__SHORT EXERCISE__. Reproduce word for word the passage of the betterness post below that opens with "In fact, if" and closes with "maximizing shareholder value.".

__SELECTED EXTRACT__.
--------------------

Innovation Betterness

Why does your firm exist?

To maximize shareholder value? No – that’s the dumbest idea in the world.

To reduce transaction costs? No – that’s another economic model that doesn’t have much grounding in reality.

In fact, if you ask this of most firms, they don’t have a very good answer. There have been a few compelling contributions to this discussion recently. In the post linked to above, Steven Denning suggests that delighting customers is a much better goal than maximizing shareholder value.

And in his new book Betterness: Economics for Humans,Umair Haque says that firms should exist to make us and the world a better place. That might sound a bit utopian, but think about the opposite of that idea – do you really want to spend your life working for an organisation that makes the world worse?

Betterness

Here is the problem that Haque is trying to address:

Big Question: what does it mean to live meaningfully well? If you accept the less-than-heretical proposition that our way of life, work, and play, while materially rich, might be leaving us emotionally, relationally, socially, physically, and spiritually if not empty, than perhaps just a little bit unhealthy; that it might be optimized for more, bigger, faster, cheaper, nastier over wiser, fitter, smarter, closer, tougher — how would we redesign economies, markets, and organizations to help us live better?

He suggests that we start by redefining what we are trying to achieve with our organisations.

Looking up at Mount Ossa and Cathedral Mountain

To do this, Haque says that “Going from business to betterness means going from vision, mission, strategy, and objectives to ambition, intention, constraints, and imperatives. To give you an idea of what this means, I’ve been using the book to think about what I’m trying to accomplish in my work. So I’ll walk you through what I’ve been thinking, which I hope will give you some ideas about how you and your organisation might change as well.

--------------------

__DATA SECTION__.
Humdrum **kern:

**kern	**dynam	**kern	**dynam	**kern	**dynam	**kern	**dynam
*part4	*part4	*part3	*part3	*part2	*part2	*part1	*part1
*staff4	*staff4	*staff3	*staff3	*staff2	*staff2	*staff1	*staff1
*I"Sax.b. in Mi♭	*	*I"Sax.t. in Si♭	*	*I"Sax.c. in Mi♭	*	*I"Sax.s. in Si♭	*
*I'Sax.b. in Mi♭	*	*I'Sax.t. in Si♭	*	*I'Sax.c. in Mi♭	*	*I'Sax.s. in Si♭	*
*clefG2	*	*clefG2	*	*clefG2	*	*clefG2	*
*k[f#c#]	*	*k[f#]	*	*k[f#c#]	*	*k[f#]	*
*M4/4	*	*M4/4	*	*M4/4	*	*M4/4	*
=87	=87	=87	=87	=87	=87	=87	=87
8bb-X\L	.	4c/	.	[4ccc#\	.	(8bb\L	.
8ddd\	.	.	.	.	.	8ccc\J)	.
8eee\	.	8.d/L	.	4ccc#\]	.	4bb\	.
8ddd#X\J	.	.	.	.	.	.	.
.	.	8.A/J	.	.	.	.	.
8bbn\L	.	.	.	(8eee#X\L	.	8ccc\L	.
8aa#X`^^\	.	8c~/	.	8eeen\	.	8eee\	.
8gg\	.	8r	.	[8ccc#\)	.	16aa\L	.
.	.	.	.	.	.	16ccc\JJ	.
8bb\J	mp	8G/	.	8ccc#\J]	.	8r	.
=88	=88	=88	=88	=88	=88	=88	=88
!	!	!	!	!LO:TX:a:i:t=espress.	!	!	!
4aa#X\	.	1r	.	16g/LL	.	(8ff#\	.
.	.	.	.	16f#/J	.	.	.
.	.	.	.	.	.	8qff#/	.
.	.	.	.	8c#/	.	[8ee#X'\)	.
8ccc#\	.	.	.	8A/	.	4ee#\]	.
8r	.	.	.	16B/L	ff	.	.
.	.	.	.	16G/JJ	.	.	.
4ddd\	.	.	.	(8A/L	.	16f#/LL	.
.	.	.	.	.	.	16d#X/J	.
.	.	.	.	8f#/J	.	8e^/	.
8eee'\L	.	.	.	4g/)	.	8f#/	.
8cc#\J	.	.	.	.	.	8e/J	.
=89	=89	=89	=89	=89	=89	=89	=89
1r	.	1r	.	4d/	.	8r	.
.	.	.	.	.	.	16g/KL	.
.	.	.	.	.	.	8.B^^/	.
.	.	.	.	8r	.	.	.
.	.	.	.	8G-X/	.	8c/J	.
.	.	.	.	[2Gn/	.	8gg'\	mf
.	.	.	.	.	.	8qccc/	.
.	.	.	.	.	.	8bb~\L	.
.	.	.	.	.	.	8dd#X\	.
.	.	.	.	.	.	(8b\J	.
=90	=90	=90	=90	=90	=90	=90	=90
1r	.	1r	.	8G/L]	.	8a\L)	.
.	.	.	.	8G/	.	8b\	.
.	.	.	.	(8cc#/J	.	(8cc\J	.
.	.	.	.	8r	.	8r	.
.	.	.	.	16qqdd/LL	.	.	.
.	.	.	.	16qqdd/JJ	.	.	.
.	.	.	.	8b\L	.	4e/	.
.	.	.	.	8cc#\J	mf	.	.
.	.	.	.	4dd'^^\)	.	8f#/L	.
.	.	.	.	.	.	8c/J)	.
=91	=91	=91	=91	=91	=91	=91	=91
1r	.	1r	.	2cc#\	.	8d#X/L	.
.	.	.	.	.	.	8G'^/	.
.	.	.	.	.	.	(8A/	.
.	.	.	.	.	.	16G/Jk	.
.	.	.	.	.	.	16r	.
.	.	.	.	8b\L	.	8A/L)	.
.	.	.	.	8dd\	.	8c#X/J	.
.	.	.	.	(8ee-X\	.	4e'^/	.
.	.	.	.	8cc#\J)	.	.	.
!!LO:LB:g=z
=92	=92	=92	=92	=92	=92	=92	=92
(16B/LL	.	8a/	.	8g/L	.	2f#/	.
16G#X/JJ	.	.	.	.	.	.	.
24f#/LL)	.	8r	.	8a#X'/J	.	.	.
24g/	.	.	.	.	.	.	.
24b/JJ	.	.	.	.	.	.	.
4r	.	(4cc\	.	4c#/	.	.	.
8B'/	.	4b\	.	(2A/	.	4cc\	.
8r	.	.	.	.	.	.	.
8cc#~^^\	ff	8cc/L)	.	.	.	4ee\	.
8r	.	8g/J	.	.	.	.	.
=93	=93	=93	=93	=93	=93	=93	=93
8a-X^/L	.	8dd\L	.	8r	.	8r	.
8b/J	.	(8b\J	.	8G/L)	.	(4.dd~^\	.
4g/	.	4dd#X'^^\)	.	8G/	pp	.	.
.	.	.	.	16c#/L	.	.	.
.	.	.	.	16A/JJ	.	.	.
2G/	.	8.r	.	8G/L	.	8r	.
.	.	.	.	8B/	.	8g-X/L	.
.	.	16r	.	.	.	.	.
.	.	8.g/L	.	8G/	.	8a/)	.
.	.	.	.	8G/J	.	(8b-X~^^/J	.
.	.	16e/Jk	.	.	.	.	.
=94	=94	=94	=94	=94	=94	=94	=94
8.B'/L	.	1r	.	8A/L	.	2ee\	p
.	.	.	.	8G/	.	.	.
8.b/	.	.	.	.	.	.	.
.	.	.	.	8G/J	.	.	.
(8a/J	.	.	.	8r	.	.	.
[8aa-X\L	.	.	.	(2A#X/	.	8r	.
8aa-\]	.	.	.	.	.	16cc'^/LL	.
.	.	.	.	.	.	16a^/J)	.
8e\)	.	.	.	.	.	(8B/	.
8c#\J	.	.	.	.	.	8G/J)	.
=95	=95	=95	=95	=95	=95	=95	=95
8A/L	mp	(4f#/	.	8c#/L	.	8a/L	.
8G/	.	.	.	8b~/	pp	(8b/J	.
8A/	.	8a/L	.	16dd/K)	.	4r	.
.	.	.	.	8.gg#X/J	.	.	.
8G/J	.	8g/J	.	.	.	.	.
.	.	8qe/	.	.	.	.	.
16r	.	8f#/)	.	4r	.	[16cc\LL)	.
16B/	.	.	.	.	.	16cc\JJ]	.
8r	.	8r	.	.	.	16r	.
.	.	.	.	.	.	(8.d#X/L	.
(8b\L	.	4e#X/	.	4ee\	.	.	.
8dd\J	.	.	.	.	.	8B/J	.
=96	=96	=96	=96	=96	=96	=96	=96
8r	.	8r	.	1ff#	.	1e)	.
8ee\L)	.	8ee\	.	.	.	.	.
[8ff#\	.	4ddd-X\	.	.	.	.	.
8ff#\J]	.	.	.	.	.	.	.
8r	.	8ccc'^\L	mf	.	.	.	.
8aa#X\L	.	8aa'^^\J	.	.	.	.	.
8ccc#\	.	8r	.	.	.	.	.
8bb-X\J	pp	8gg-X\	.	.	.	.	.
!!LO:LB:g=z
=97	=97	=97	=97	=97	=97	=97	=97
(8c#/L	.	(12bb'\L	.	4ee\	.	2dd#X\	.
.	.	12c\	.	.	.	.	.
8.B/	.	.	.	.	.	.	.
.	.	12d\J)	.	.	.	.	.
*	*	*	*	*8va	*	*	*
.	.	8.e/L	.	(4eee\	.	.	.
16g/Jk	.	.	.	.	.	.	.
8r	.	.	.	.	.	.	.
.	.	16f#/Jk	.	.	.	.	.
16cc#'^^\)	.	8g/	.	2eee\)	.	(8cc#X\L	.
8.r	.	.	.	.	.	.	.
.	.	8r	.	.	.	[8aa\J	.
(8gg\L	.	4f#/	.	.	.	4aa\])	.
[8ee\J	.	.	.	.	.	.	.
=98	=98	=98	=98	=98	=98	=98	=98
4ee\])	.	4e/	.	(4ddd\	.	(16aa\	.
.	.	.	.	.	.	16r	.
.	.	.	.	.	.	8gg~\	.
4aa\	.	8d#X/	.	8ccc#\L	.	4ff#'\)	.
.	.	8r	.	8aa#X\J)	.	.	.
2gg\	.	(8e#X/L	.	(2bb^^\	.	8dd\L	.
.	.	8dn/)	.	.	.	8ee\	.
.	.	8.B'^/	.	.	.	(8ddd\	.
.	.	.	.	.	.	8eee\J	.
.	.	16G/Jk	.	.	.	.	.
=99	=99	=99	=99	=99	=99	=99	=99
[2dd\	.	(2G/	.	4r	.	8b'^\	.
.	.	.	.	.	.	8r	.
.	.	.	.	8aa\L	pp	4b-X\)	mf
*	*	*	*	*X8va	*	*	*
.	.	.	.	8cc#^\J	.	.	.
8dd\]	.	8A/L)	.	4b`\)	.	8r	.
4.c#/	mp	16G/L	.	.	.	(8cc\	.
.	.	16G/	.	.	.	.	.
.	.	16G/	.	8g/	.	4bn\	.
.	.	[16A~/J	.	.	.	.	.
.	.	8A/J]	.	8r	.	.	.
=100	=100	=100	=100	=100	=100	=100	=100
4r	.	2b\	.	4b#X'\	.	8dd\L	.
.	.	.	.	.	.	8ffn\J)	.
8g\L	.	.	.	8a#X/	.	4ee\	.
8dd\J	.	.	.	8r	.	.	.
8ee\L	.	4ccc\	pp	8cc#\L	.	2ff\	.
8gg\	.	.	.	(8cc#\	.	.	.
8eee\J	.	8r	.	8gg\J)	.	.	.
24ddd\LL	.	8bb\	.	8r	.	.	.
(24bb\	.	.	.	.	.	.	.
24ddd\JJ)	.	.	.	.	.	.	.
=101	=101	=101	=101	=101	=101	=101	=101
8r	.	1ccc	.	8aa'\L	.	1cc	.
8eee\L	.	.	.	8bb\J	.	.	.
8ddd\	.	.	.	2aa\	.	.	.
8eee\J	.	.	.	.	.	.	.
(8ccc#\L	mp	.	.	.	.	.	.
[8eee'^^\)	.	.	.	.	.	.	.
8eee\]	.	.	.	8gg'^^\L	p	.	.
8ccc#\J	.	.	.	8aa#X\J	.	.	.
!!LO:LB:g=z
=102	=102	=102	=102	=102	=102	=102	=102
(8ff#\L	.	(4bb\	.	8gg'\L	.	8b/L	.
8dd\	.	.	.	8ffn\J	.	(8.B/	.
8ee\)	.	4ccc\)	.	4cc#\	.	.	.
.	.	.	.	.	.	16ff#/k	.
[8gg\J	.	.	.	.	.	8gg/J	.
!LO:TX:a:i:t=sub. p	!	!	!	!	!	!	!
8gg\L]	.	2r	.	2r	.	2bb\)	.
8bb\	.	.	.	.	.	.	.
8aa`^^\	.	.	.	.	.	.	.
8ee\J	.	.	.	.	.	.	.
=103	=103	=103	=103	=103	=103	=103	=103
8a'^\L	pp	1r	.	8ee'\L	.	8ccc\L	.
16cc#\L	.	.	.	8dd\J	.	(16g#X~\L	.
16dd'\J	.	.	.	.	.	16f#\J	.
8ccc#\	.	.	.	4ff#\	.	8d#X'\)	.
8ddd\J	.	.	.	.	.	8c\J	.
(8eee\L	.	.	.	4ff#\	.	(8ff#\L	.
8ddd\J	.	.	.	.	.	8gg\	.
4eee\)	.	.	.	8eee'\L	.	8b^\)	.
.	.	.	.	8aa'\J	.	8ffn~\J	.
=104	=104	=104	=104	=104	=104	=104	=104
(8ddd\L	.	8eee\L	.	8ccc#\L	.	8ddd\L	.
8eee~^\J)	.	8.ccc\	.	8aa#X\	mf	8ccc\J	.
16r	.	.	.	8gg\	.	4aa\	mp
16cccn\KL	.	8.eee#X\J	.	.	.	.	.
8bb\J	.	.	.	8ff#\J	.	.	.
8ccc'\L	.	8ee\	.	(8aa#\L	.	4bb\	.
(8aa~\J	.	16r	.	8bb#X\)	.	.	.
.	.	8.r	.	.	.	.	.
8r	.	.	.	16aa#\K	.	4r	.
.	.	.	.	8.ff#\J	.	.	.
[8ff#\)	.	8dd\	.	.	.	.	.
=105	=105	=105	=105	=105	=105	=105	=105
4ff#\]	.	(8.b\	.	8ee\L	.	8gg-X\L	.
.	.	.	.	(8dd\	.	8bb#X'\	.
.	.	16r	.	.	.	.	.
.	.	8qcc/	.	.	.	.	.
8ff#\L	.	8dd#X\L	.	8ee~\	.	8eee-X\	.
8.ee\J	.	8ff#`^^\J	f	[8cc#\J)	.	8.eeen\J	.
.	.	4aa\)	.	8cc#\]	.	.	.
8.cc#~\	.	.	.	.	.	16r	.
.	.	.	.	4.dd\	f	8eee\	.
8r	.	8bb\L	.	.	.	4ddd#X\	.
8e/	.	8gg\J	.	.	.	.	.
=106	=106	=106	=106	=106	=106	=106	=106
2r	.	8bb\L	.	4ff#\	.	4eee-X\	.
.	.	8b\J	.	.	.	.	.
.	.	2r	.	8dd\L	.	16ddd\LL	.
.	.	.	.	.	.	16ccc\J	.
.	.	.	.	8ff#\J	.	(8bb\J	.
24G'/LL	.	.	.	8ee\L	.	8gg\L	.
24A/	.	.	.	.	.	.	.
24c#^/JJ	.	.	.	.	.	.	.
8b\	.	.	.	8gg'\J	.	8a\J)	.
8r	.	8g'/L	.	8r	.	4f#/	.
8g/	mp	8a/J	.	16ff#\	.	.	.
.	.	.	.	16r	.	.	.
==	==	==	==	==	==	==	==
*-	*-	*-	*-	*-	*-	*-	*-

--------------------

__TASK ANSWER__.
In fact, if you ask this of most firms, they don’t have a very good answer. There have been a few compelling contributions to this discussion recently. In the post linked to above, Steven Denning suggests that delighting customers is a much better goal than maximizing shareholder value.